A good friend of mine suggested poetry during times when I'm lacking inspiration, and it's worked. A few years back, I would periodically take down The Treasury of English Poetry, or any collection of T. S. Eliot's, and go to the game room where there was the largest window, so I could sit looking out onto Massachusetts Avenue and read verses that I could never write. There was a calmness in the cadences, and even though I only whispered them, I felt a kinship with the words coming from my mouth, like with prayer (I don't pray), or meditation. There is beauty in feeling lost, and there is value in looking backwards, though I have been taught that those two things are fruitless and futile. It is precisely the ability to feel a wealth of emotions that produces art, and without that sensitivity to all the different facets of life, there would be no great art. Sometimes, it seems like a bad joke to be one who feels so keenly everything that passes through one's life, but other times, it seems like a blessing to be able to glean significant moments out of the pile of mundanities that keep on coming, day after day, month after month, year after year.

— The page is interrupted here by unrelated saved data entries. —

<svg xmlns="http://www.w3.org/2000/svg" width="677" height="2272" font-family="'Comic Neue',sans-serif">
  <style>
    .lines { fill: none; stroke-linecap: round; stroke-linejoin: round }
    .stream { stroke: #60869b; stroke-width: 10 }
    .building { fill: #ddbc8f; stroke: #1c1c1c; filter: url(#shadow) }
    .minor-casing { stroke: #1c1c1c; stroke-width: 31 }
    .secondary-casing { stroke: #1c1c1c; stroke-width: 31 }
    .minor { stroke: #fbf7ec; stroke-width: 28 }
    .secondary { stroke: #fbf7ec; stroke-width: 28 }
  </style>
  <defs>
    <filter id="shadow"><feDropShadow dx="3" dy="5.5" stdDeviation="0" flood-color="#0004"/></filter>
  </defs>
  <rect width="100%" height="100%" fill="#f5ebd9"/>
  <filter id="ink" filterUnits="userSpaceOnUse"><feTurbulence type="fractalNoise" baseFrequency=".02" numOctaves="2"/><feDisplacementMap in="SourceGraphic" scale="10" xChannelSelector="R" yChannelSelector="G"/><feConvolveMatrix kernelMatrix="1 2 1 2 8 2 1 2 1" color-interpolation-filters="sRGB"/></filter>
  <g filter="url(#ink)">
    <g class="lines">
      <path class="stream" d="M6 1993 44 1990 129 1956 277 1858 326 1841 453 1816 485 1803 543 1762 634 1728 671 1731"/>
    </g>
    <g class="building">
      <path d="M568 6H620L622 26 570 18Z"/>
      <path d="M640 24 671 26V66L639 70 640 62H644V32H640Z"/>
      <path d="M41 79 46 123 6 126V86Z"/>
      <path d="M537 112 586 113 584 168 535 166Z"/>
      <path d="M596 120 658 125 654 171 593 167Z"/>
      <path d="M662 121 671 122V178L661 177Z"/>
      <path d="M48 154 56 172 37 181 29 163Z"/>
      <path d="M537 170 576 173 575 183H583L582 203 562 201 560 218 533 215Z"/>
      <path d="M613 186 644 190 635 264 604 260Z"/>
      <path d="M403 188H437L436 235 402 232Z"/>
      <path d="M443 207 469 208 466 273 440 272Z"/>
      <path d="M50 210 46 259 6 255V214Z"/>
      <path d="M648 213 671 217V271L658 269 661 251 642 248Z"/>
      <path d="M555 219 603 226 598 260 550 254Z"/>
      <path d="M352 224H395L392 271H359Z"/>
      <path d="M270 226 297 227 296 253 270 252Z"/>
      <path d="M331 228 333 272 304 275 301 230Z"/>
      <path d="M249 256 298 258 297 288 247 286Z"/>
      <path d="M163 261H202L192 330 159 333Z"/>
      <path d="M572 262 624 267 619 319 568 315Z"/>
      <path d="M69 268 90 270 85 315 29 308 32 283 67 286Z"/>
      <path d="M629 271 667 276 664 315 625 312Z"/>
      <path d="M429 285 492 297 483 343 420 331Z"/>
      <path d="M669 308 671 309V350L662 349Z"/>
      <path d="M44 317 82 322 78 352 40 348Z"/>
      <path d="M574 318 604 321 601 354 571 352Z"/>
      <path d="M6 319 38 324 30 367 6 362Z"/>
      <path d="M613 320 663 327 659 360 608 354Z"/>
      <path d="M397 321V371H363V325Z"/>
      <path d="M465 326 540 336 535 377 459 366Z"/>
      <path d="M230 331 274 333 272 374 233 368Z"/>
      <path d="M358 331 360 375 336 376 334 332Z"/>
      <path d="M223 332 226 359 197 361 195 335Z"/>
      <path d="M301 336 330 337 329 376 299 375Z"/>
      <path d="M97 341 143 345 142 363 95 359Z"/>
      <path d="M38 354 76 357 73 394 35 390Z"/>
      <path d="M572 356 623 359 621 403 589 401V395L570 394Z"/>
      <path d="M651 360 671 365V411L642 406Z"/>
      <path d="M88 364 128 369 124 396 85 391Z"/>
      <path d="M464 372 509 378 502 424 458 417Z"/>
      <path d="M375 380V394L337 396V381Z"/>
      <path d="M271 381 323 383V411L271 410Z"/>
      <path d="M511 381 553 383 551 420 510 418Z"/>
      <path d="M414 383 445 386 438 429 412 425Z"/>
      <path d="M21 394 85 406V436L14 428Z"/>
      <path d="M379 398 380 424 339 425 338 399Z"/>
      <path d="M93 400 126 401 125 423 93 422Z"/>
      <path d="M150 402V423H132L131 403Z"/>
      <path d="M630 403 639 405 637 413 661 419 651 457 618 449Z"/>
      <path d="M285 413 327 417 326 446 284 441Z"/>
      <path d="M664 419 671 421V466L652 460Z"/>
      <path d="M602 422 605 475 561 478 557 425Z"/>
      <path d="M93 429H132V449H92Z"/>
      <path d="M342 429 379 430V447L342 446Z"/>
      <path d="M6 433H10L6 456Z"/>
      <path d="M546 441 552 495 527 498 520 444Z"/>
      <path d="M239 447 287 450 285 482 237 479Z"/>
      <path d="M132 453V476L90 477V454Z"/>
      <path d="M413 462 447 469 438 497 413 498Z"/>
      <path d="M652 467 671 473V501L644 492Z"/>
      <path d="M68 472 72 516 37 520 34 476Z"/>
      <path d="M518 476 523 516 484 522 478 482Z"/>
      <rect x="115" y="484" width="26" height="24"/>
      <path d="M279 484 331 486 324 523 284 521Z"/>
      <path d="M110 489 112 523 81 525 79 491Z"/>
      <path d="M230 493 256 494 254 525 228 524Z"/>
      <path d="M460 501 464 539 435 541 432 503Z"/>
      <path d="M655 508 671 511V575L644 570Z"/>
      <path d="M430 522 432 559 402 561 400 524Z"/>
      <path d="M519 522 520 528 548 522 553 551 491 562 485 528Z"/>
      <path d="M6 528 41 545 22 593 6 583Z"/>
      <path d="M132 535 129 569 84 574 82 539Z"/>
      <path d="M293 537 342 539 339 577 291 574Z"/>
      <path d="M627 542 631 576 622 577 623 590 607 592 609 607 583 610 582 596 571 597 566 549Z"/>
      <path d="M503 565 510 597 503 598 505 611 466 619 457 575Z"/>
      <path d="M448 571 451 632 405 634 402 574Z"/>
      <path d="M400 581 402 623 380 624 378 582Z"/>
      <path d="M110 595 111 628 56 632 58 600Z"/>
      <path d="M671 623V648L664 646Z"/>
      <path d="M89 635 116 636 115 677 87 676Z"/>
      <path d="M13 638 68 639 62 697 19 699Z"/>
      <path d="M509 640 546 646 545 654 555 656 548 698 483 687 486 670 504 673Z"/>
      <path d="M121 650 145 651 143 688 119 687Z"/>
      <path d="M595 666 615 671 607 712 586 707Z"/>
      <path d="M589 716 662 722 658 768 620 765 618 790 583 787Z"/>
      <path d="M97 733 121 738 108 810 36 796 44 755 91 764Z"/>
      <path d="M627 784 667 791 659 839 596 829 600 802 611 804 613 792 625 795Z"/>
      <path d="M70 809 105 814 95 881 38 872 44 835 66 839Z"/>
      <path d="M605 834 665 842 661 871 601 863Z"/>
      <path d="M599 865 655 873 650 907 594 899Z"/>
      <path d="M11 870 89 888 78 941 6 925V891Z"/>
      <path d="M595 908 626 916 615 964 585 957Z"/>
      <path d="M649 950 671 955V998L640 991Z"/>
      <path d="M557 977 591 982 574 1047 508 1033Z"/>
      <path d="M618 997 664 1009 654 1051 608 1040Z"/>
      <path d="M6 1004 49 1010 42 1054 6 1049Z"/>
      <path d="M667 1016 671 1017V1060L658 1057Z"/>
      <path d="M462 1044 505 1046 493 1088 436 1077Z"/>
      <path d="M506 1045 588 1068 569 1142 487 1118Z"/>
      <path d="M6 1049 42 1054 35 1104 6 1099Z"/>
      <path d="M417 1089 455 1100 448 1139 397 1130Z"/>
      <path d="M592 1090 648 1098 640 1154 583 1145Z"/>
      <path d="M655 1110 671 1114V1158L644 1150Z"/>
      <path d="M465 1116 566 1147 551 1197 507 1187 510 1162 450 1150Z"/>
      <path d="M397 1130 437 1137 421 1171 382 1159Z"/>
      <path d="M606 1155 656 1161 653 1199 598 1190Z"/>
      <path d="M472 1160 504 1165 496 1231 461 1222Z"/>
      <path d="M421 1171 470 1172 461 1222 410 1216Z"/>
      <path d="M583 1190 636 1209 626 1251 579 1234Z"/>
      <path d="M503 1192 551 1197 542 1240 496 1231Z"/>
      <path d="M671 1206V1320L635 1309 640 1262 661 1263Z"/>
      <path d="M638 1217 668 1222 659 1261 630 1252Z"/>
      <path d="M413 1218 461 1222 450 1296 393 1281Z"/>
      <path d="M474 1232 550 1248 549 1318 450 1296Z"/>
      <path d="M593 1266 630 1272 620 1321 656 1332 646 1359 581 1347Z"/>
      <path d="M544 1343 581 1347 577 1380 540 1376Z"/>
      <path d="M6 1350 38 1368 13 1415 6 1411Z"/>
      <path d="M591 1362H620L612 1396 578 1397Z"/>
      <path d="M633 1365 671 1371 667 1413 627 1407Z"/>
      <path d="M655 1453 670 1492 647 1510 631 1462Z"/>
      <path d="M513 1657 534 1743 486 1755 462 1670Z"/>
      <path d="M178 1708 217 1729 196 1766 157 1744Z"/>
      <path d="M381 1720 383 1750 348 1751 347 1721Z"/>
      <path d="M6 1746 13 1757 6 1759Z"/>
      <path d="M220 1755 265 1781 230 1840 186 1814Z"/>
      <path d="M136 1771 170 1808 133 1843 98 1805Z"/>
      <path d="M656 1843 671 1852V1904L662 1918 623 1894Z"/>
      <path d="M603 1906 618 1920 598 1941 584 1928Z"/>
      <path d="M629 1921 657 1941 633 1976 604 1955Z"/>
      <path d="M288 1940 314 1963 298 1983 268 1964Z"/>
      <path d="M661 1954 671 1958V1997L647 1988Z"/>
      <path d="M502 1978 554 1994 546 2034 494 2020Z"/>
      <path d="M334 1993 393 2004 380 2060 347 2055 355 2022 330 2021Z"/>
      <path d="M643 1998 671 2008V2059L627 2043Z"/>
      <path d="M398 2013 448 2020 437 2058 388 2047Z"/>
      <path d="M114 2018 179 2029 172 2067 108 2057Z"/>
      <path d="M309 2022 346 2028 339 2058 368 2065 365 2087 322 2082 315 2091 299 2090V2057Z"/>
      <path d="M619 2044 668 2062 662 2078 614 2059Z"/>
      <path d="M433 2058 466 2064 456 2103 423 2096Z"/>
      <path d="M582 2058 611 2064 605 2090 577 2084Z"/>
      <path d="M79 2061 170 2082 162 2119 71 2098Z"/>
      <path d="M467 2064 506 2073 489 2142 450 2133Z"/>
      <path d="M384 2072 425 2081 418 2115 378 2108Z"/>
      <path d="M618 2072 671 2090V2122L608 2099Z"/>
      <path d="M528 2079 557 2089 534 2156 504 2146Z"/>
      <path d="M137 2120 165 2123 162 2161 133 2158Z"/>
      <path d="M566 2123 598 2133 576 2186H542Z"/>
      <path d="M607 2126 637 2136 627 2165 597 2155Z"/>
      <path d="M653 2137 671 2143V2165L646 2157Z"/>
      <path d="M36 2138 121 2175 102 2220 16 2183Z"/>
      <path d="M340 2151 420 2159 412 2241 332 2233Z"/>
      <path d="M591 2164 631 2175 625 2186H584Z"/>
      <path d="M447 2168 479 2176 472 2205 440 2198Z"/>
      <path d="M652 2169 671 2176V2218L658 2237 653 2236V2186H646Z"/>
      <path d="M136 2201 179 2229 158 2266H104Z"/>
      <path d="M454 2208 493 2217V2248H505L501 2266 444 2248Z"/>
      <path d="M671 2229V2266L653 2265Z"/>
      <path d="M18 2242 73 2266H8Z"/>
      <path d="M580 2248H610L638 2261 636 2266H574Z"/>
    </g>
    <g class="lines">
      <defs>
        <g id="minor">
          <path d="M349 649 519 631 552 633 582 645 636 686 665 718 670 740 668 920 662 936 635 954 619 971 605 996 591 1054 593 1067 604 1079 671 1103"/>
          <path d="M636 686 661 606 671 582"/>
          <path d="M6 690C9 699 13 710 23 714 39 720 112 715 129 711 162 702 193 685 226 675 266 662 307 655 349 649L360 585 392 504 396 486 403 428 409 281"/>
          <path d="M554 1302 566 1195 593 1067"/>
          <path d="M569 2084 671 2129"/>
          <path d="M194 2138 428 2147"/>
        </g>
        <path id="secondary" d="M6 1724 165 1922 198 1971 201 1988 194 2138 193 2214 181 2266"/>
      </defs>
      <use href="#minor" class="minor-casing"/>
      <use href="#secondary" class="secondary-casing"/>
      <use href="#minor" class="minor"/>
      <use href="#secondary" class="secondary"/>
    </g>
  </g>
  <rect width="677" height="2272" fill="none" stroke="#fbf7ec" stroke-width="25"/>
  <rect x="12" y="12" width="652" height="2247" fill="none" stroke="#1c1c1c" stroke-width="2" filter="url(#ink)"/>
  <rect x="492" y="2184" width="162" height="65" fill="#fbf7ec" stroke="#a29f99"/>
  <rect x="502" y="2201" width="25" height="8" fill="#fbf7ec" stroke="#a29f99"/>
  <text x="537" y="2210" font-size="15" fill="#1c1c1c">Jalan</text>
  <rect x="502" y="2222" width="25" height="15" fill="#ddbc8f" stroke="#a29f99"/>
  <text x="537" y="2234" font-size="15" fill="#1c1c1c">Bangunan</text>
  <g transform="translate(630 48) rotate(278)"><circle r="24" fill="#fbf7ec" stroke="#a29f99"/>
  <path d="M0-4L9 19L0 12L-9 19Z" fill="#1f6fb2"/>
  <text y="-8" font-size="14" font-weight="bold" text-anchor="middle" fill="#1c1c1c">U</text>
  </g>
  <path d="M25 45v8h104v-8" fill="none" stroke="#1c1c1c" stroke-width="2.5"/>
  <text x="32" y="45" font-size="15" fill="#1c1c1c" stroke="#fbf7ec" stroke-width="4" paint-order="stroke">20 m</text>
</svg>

With a tome of sad verses (what good poetry is happy?) in my hands, I give myself full permission to indulge in a period of mourning. I mourn the life I left behind in New York: the crisp mornings, the lovely neighborhoods, the people whose distinct flavor and jadedness I miss terribly, the friendships, the apartment, my block, the trees, the parks, the subways, the life that could have been, the supermarkets, the restaurants, the sidewalks, the memories from all the nooks of benches once sat upon, and from all the crannies of places, people, and things that made up who I am. And I am here now, meeting generic people, because I giving away only my generic self. "Hello, how are you? Doing well, enjoying the weather." I mourn the friends whom I've known better elsewhere, but who are here now. The spectre of a better friendship, long dead, gives me hope at the same time it keeps me down. Wishing to resurrect a time in our lives that has already passed us all by is also futile, but the yearning is still in me. The changes that have come over us during the years apart, I am not ready to face theirs, or to reveal my own. This sudden reintroduction leaves me still trying to reconcile that things are different, not just on hiatus. I don't think I was ever done mourning what I had lost, so this second round of mourning is a lot. The poetry helps, though.